CHECK YOUR UNDERSTANDING:
A: From the passage on the load-testing incident, extract the words between "The Fix Wasn't" and "products (category_id, active, featured DESC, created_at DESC)", inclusive.
B: Based on the passage on the load-testing incident, answer yes or no for each statement, and quote the words that decide it. (i) The connection pool held 100 connections. (ii) After the incident, the first fix was better load test scripts. (iii) The composite index cut the listing query to 12ms at production data volumes.

SELECTED TEXT:
******************************

The connection pool was sized at 100. The team had tested with HTTP requests that borrowed and returned connections in milliseconds. They'd never tested what happened when long-lived connections ate 60% of the pool before the HTTP traffic even started competing for the rest.

The Fix Wasn't More Load Testing

After the incident, the instinct was to write better load test scripts. And we did, eventually. But the first thing we fixed was the gap between the test environment and production.

We built a dataset generator that mirrored the production catalog's shape — same number of products, same category distribution, same skew in popular items. This alone surfaced the query plan issue described above. Adding a composite index on (category_id, active, featured DESC, created_at DESC) brought that listing query from 1.8 seconds back to 12ms at production data volumes.

CREATE INDEX idx_products_category_listing
ON products (category_id, active, featured DESC, created_at DESC)

******************************

SUPPLIED MATERIAL:
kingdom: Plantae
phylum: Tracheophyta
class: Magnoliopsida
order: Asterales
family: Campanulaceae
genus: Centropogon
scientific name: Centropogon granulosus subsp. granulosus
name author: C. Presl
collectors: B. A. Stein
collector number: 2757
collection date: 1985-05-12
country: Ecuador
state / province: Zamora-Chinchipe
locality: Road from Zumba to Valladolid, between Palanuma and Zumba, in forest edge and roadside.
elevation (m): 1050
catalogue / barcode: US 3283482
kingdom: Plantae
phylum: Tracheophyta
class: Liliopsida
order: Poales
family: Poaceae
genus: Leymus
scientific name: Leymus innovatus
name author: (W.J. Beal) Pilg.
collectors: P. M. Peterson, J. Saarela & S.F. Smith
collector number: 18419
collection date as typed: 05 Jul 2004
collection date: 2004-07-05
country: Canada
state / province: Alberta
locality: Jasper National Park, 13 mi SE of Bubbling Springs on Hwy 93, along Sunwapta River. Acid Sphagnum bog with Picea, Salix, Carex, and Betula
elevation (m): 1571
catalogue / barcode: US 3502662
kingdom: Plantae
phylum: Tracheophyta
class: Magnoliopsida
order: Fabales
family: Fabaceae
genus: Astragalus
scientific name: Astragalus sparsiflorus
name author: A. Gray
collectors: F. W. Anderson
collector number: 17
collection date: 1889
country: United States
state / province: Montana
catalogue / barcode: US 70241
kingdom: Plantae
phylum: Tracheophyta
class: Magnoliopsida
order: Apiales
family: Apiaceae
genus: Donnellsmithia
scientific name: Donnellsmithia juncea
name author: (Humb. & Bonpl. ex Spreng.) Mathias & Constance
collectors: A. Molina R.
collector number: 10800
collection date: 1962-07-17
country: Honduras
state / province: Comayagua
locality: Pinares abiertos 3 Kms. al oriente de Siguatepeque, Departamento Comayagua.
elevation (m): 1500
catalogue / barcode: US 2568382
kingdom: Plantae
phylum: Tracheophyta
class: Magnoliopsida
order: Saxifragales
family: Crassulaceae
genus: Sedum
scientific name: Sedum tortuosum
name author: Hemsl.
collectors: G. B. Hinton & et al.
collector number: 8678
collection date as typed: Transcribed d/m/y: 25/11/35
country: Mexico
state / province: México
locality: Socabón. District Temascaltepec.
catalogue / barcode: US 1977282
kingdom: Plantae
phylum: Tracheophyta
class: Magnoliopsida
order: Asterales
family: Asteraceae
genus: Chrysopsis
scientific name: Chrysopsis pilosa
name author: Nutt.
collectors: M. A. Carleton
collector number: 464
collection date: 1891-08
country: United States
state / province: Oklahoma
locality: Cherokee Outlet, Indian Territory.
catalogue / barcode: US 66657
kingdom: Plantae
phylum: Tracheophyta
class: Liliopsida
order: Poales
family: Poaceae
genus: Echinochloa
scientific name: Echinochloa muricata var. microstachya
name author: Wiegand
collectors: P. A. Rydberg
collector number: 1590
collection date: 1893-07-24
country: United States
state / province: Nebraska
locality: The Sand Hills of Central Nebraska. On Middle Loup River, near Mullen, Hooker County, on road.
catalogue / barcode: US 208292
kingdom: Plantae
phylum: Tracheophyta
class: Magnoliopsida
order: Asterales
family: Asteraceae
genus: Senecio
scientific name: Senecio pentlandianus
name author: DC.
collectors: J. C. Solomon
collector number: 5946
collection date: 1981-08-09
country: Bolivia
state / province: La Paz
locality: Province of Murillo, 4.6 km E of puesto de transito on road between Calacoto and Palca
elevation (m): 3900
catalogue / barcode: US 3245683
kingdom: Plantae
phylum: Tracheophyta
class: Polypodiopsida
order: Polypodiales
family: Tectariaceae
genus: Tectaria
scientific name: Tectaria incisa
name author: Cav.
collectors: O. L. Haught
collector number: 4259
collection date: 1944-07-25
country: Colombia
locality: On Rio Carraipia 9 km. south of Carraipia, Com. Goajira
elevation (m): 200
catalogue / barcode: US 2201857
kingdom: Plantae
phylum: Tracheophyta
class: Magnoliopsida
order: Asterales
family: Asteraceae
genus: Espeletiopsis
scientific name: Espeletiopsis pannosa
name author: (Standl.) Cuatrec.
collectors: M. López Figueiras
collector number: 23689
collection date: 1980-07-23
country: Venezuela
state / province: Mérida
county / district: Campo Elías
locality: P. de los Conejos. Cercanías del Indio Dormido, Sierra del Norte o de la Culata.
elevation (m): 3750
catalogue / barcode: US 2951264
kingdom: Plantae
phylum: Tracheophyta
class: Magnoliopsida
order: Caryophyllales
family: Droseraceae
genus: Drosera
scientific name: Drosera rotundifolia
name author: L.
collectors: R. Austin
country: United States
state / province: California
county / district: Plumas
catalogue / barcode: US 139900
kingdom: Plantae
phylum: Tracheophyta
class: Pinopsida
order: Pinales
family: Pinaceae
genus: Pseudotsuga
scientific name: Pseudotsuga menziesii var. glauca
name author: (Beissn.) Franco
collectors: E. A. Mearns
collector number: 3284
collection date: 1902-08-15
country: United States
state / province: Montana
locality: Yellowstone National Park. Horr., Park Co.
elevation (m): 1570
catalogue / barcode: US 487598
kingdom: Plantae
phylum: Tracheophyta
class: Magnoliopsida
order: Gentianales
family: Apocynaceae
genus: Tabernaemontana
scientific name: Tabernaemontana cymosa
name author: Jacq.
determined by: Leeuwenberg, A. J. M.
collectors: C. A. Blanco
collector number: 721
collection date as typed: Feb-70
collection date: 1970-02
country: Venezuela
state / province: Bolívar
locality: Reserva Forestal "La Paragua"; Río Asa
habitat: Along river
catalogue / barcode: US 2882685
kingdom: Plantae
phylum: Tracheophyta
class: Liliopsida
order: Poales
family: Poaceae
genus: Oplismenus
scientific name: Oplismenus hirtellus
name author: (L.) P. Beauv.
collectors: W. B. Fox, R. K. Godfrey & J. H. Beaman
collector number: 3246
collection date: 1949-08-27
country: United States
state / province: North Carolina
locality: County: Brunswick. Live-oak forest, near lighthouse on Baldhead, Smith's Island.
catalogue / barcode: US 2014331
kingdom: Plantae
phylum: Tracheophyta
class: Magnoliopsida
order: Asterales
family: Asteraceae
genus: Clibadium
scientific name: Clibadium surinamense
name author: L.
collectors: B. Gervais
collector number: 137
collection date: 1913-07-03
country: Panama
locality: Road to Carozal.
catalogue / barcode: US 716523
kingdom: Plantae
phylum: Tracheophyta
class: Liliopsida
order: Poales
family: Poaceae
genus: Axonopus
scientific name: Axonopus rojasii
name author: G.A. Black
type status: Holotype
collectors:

******************************

EXERCISE RESPONSES:
A:
The Fix Wasn't More Load Testing

After the incident, the instinct was to write better load test scripts. And we did, eventually. But the first thing we fixed was the gap between the test environment and production.

We built a dataset generator that mirrored the production catalog's shape — same number of products, same category distribution, same skew in popular items. This alone surfaced the query plan issue described above. Adding a composite index on (category_id, active, featured DESC, created_at DESC) brought that listing query from 1.8 seconds back to 12ms at production data volumes.

CREATE INDEX idx_products_category_listing
ON products (category_id, active, featured DESC, created_at DESC)

B:
(i) Yes: "The connection pool was sized at 100."
(ii) No: "But the first thing we fixed was the gap between the test environment and production."
(iii) Yes: "brought that listing query from 1.8 seconds back to 12ms at production data volumes."